A Autoridade Reguladora da Concorrência (ARC) emitiu um alerta técnico sobre a estrutura accionista da Empresa Nacional de Bilhética Integrada (ENBI), considerando que a presença da Transporte Colectivo Urbano de Luanda (TCUL) como sócia minoritária distorce o funcionamento do mercado de transportes rodoviários em Angola.

Criada em 2021 com o objetivo de gerir o Sistema Nacional de Bilhética Integrada (SNBI) — plataforma centralizada para a comercialização e gestão de bilhetes nos transportes públicos, a ENBI tem como acionistas o Instituto de Gestão de Activos e Participações do Estado (IGAPE), com 85,2% do capital, e a TCUL, com 14,8%.

Contudo, segundo um estudo recente da ARC intitulado “Avaliação do Perfil Concorrencial de Políticas Públicas”, essa configuração accionista coloca a TCUL numa posição privilegiada, ao exercer, simultaneamente, três funções distintas na cadeia de valor:

  1. Operadora de transporte público (como concorrente direta de outras empresas);
  2. Vendedora de bilhetes dos serviços prestados por essas mesmas concorrentes;
  3. Gestora da distribuição das receitas do sistema bilhético entre todos os operadores.

Risco de “árbitro e jogador” no mercado

A ARC considera que esta acumulação de papéis configura um conflito de interesses estrutural, pois a TCUL, ao ser acionista da entidade que gere o SNBI, adquire capacidade de influenciar decisões técnicas, comerciais e financeiras que podem beneficiar indevidamente os seus próprios serviços em detrimento dos demais operadores  públicos ou privados.

Além disso, qualquer lucro futuro gerado pela ENBI (até agora inexistente, segundo fontes oficiais) seria distribuído proporcionalmente aos acionistas, incluindo a TCUL. Para a ARC, isso equivale a um auxílio estatal indireto, proibido pelas regras de concorrência, já que apenas uma operadora teria direito a dividendos provenientes de um sistema financiado com recursos públicos.

“Aqueles rendimentos são, na verdade, fundos públicos de que os demais operadores de mercado não beneficiam em igualdade de circunstâncias, constituindo uma vantagem capaz de distorcer a concorrência”, destaca o documento da ARC.

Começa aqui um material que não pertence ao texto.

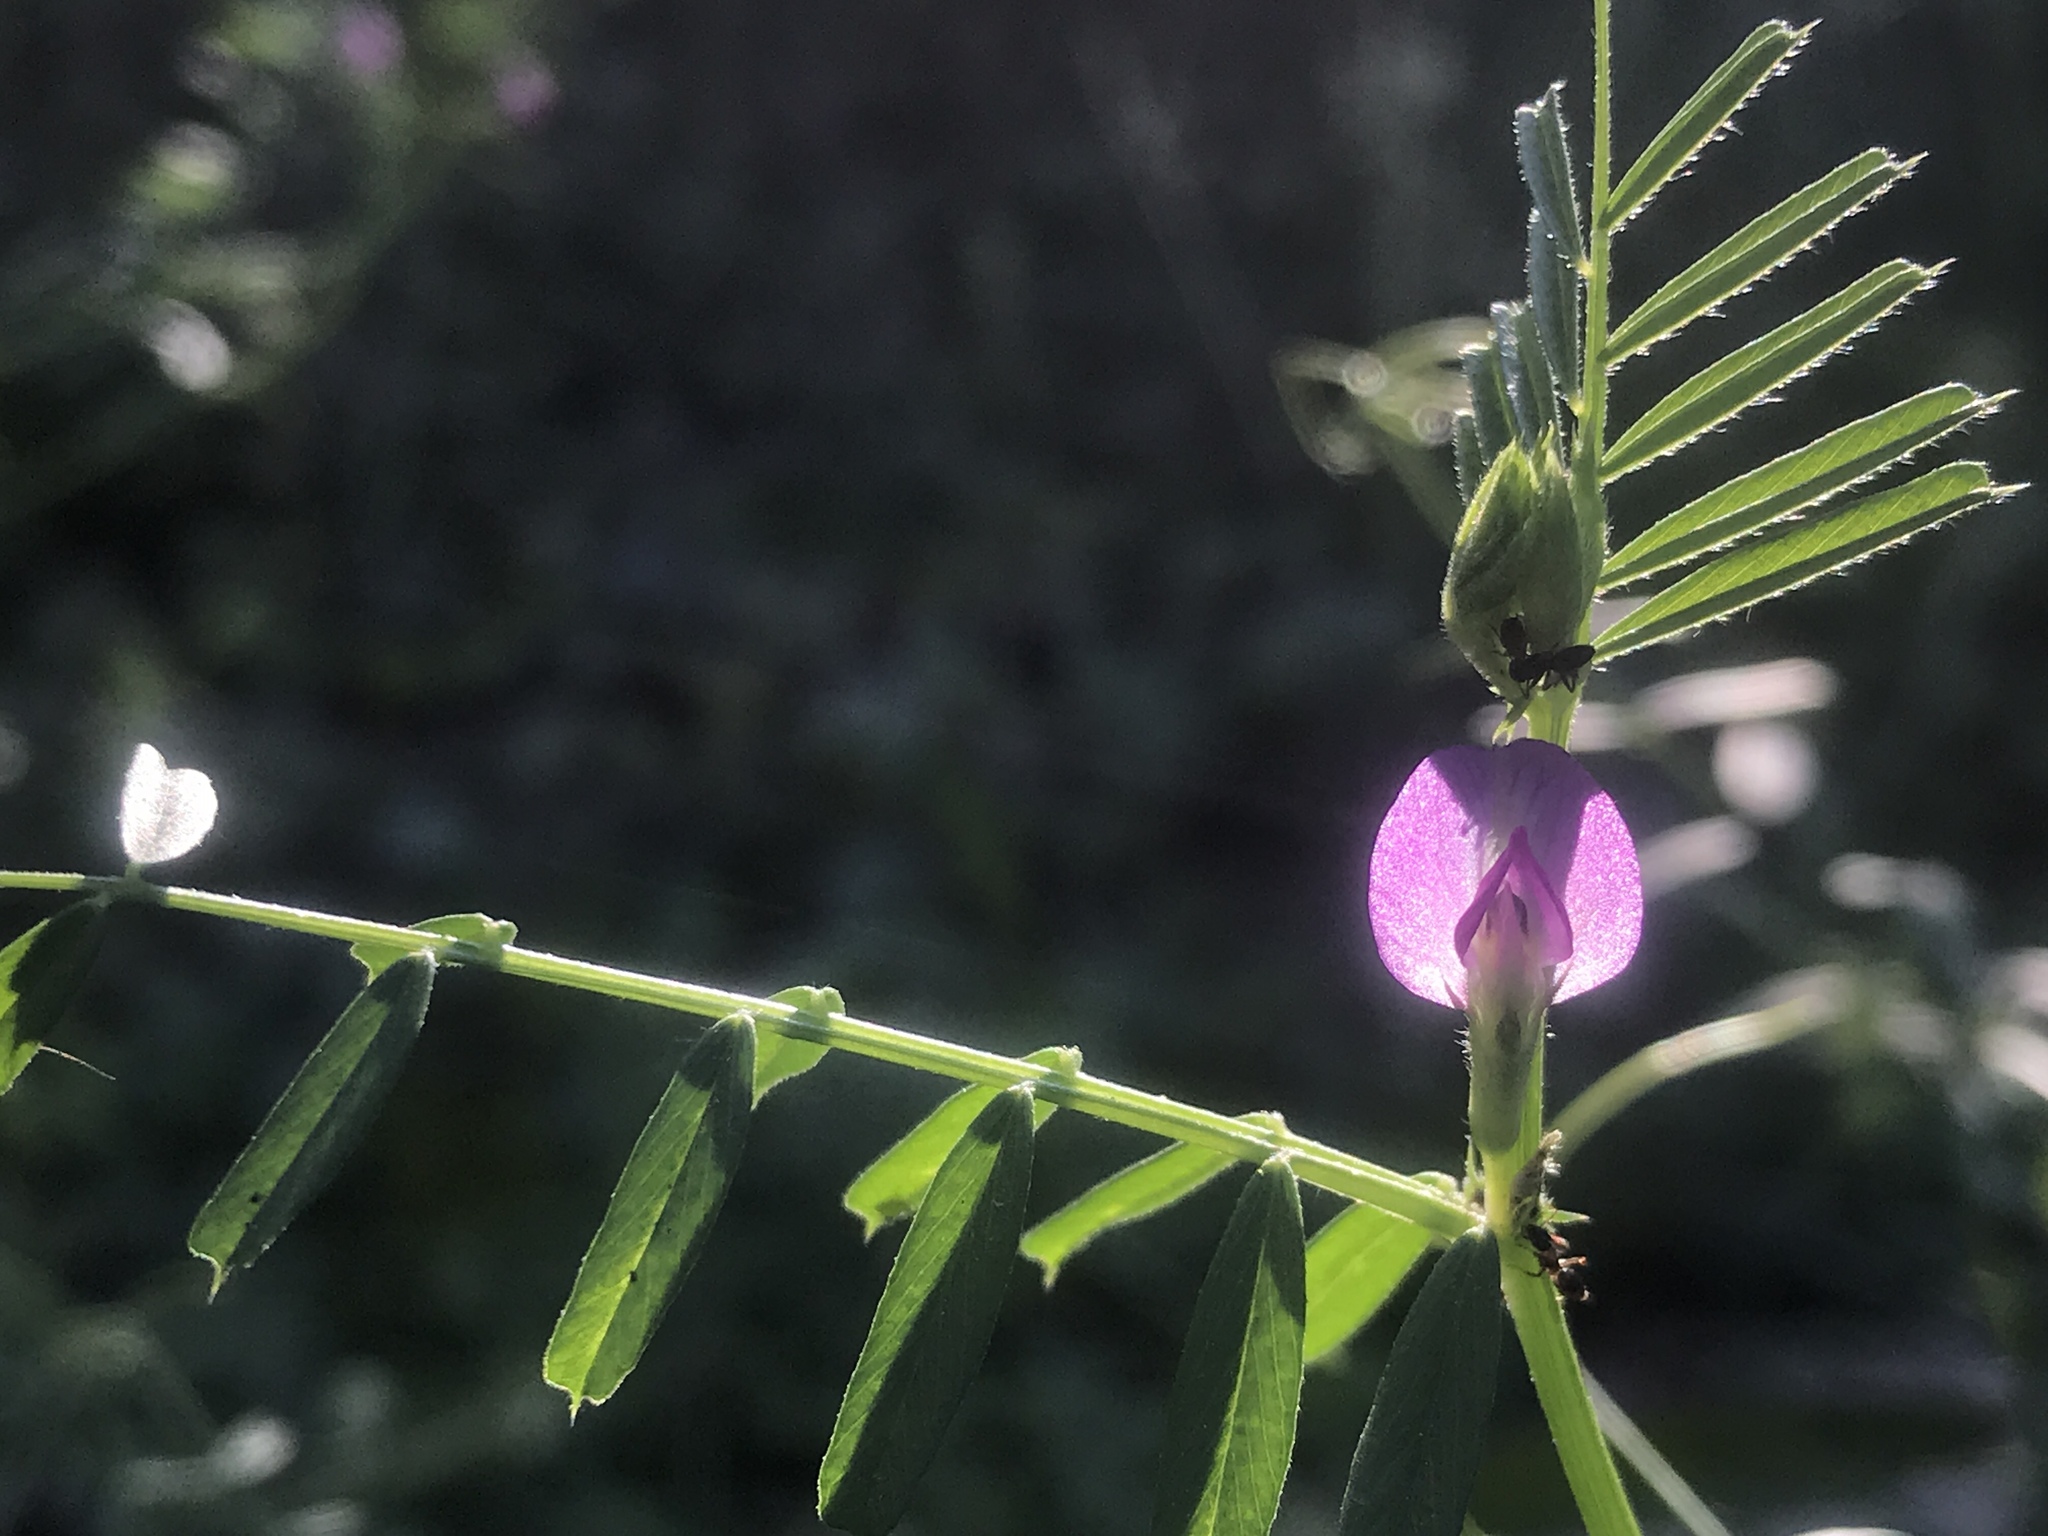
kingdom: Plantae
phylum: Tracheophyta
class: Magnoliopsida
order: Fabales
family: Fabaceae
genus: Vicia
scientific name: Vicia sativa
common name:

Propostas para corrigir distorções

Face aos riscos identificados, a Autoridade Reguladora da Concorrência propõe duas soluções viáveis para restabelecer a equidade no setor:

  1. Retirada total da TCUL do capital social da ENBI, com transferência das suas ações para o IGAPE, tornando a empresa 100% estatal sob gestão única e desinteressada;
  2. Reestruturação accionista inclusiva, com a entrada em igualdade de condições de todos os operadores relevantes do segmento rodoviário, públicos e privados, garantindo transparência e neutralidade na gestão do SNBI.

A segunda opção, embora mais complexa, poderia transformar a ENBI num modelo de governança partilhada, alinhado com boas práticas internacionais de gestão de sistemas de bilhética integrada.

O papel do “Giramais” e o futuro da mobilidade urbana

O SNBI é peça central do projeto “Giramais”, um programa de passes sociais destinado sobretudo a estudantes e grupos vulneráveis, com o objetivo de facilitar o acesso à mobilidade urbana em Luanda e, futuramente, noutras cidades do país. A eficácia e justiça desse programa dependem diretamente de um sistema bilhético imparcial, seguro e competitivo.

A ARC reforça que, sem correcções estruturais, o atual modelo ameaça a sustentabilidade do ecossistema de transportes, prejudica a inovação e desincentiva a entrada de novos operadores — essenciais para a modernização do setor.